On the quality front, Medicare payments will be adjusted based on certain quality standards, and a five year pilot program to develop payment bundling based on episodes of care will encourage coordination of care across the spectrum of clinical services.  Medicare will provide payments to accountable care organizations, which are to be established to share cost savings related to quality benchmarks and care coordination for those beneficiaries that are assigned to the accountable care organization.  The establishment of medical homes is another mechanism designed to promote quality, which is focused on primary care.

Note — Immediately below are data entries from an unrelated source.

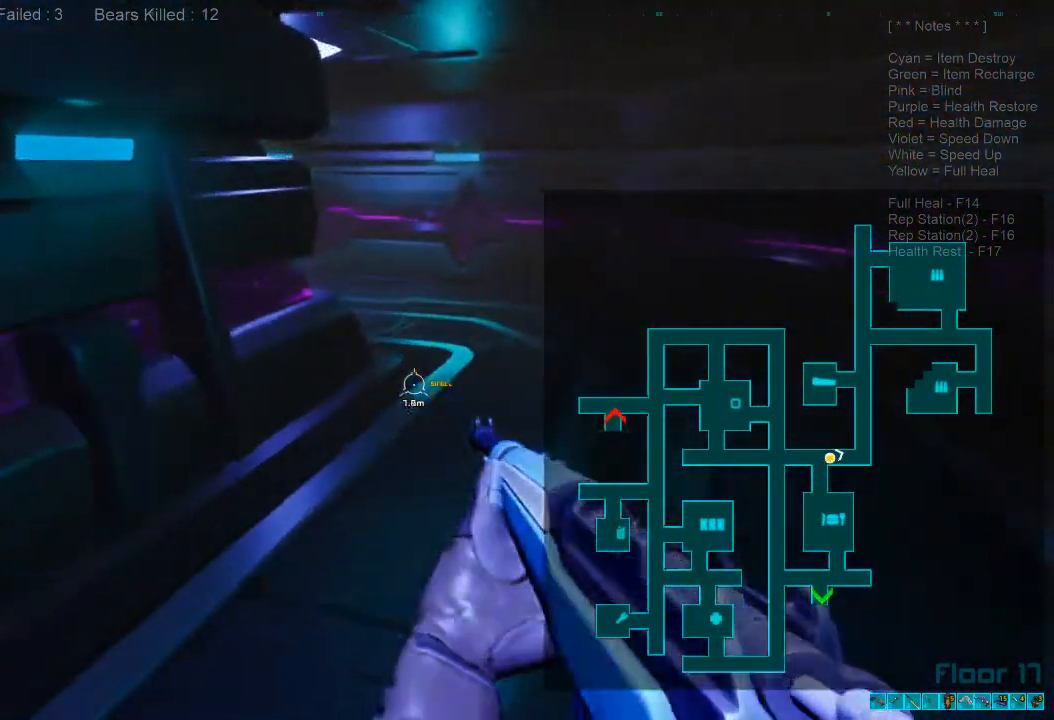
{"keys": ["w"], "mouse": ["wheel"], "events": [[233, "shift", "down"], [433, "mouse_wheel", "down"], [467, "shift", "up"]]}
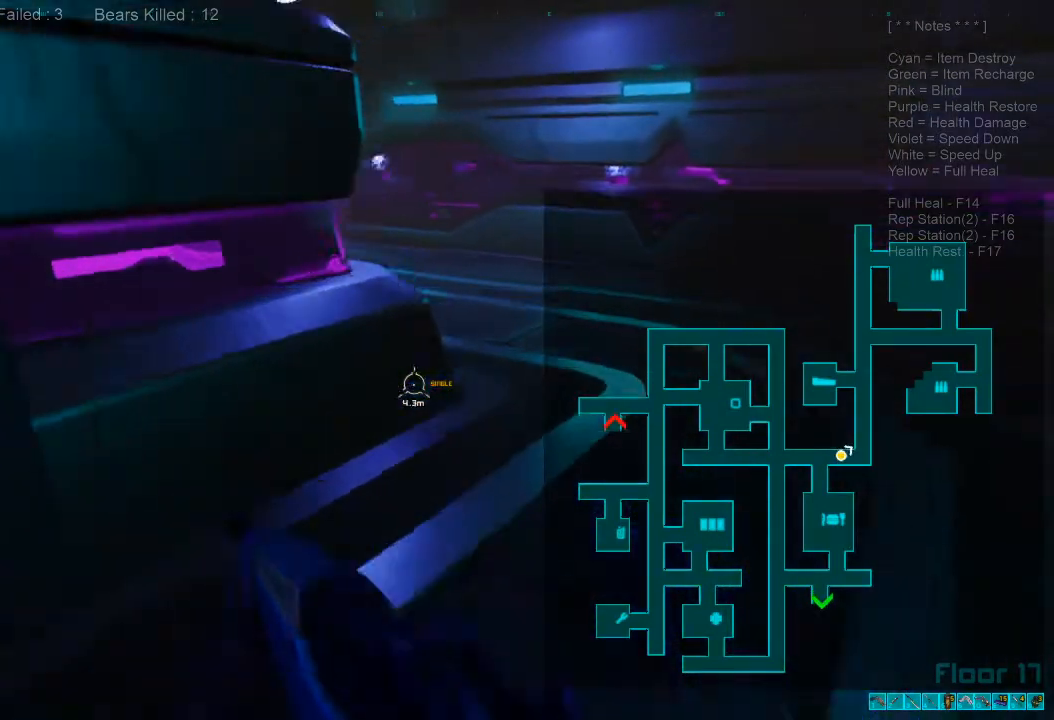
{"keys": ["w"], "mouse": [], "events": [[67, "mouse_wheel", "up"]]}
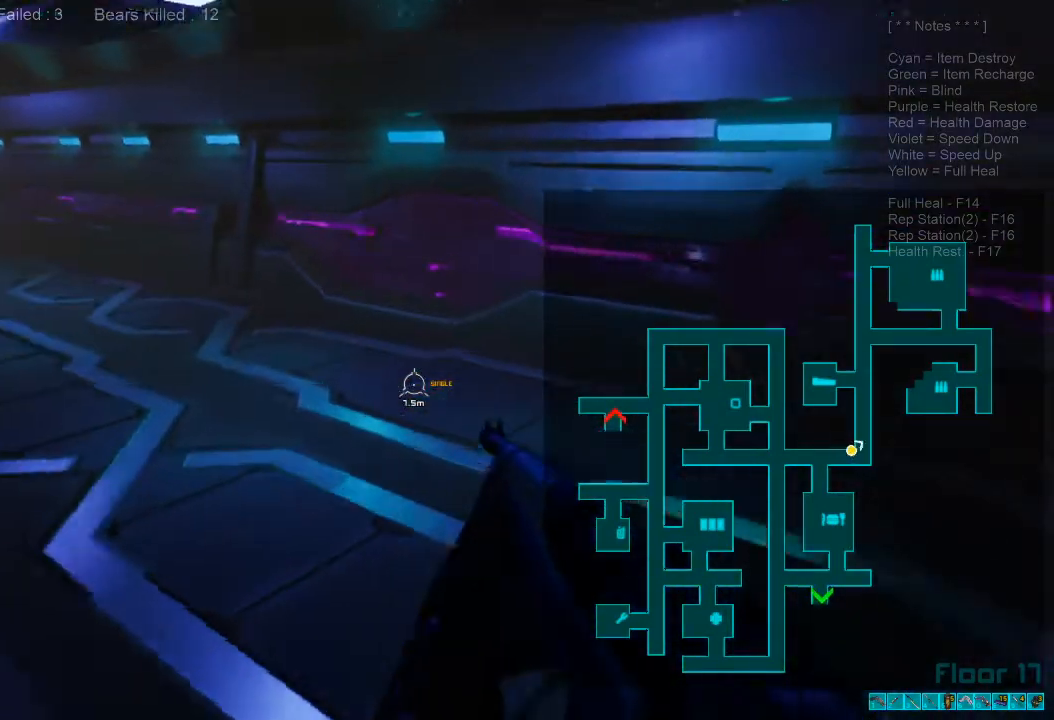
{"keys": ["shift", "w"], "mouse": [], "events": [[200, "shift", "down"]]}
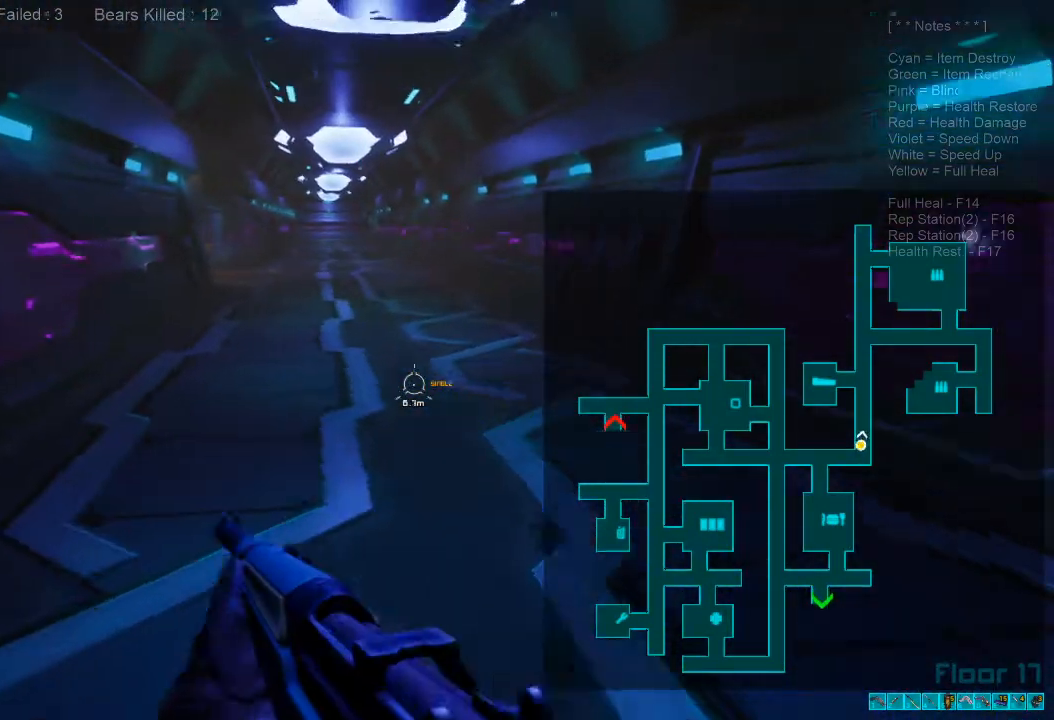
{"keys": ["w"], "mouse": [], "events": [[267, "mouse_wheel", "down"], [400, "mouse_wheel", "up"], [400, "shift", "up"]]}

The third goal of lowering costs is also being addressed on a number of fronts.  Programs such as the accountable care organizations, bundling payments and medical homes could have the extra benefit of lowering costs as well.  In addition, market basket updates and disproportionate share hospital (DSH) payments will be reduced.  Hospitals in the top quartile for hospital acquired infections will receive reduced payments, and hospitals with an excess readmission ratio will suffer payment penalties.  The law also requires group health insurance plans to spend at least 80% of their premiums for small group and individual plans and 85% for group coverage on medical care and other quality improvement activities (medical loss ratio spending).

How these various programs will be implemented will be addressed in regulations to be issued.  Whether or not they will accomplish the goals of healthcare reform remains to be seen.